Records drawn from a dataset
--------------------------------

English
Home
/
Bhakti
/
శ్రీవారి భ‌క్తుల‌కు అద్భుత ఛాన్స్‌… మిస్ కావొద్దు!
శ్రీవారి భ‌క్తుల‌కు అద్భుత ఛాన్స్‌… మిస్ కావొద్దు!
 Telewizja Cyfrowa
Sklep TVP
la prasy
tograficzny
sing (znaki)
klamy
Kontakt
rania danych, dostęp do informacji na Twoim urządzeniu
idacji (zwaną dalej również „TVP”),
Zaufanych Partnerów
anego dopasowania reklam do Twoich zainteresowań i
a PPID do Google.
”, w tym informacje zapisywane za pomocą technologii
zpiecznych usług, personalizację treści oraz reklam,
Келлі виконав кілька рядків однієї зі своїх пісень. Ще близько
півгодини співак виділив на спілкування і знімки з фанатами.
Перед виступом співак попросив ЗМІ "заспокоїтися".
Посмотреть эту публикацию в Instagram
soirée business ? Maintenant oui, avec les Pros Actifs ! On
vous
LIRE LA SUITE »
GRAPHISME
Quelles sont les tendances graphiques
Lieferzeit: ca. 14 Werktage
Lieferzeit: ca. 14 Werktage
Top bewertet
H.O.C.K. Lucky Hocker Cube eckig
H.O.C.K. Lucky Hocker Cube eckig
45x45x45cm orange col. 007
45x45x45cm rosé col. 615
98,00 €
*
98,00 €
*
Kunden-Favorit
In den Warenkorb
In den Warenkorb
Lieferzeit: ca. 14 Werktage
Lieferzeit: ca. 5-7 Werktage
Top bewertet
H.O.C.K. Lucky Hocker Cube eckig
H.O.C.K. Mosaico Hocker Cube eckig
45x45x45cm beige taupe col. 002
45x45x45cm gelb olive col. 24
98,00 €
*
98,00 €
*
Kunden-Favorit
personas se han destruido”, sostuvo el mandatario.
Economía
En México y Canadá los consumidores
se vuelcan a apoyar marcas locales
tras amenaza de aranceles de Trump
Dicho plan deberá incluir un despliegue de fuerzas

--------------------------------

Your objective: Every entry shown above should be transcribed without alteration.

Written response:
English
Home
/
Bhakti
/
శ్రీవారి భ‌క్తుల‌కు అద్భుత ఛాన్స్‌… మిస్ కావొద్దు!
శ్రీవారి భ‌క్తుల‌కు అద్భుత ఛాన్స్‌… మిస్ కావొద్దు!
 Telewizja Cyfrowa
Sklep TVP
la prasy
tograficzny
sing (znaki)
klamy
Kontakt
rania danych, dostęp do informacji na Twoim urządzeniu
idacji (zwaną dalej również „TVP”),
Zaufanych Partnerów
anego dopasowania reklam do Twoich zainteresowań i
a PPID do Google.
”, w tym informacje zapisywane za pomocą technologii
zpiecznych usług, personalizację treści oraz reklam,
Келлі виконав кілька рядків однієї зі своїх пісень. Ще близько
півгодини співак виділив на спілкування і знімки з фанатами.
Перед виступом співак попросив ЗМІ "заспокоїтися".
Посмотреть эту публикацию в Instagram
soirée business ? Maintenant oui, avec les Pros Actifs ! On
vous
LIRE LA SUITE »
GRAPHISME
Quelles sont les tendances graphiques
Lieferzeit: ca. 14 Werktage
Lieferzeit: ca. 14 Werktage
Top bewertet
H.O.C.K. Lucky Hocker Cube eckig
H.O.C.K. Lucky Hocker Cube eckig
45x45x45cm orange col. 007
45x45x45cm rosé col. 615
98,00 €
*
98,00 €
*
Kunden-Favorit
In den Warenkorb
In den Warenkorb
Lieferzeit: ca. 14 Werktage
Lieferzeit: ca. 5-7 Werktage
Top bewertet
H.O.C.K. Lucky Hocker Cube eckig
H.O.C.K. Mosaico Hocker Cube eckig
45x45x45cm beige taupe col. 002
45x45x45cm gelb olive col. 24
98,00 €
*
98,00 €
*
Kunden-Favorit
personas se han destruido”, sostuvo el mandatario.
Economía
En México y Canadá los consumidores
se vuelcan a apoyar marcas locales
tras amenaza de aranceles de Trump
Dicho plan deberá incluir un despliegue de fuerzas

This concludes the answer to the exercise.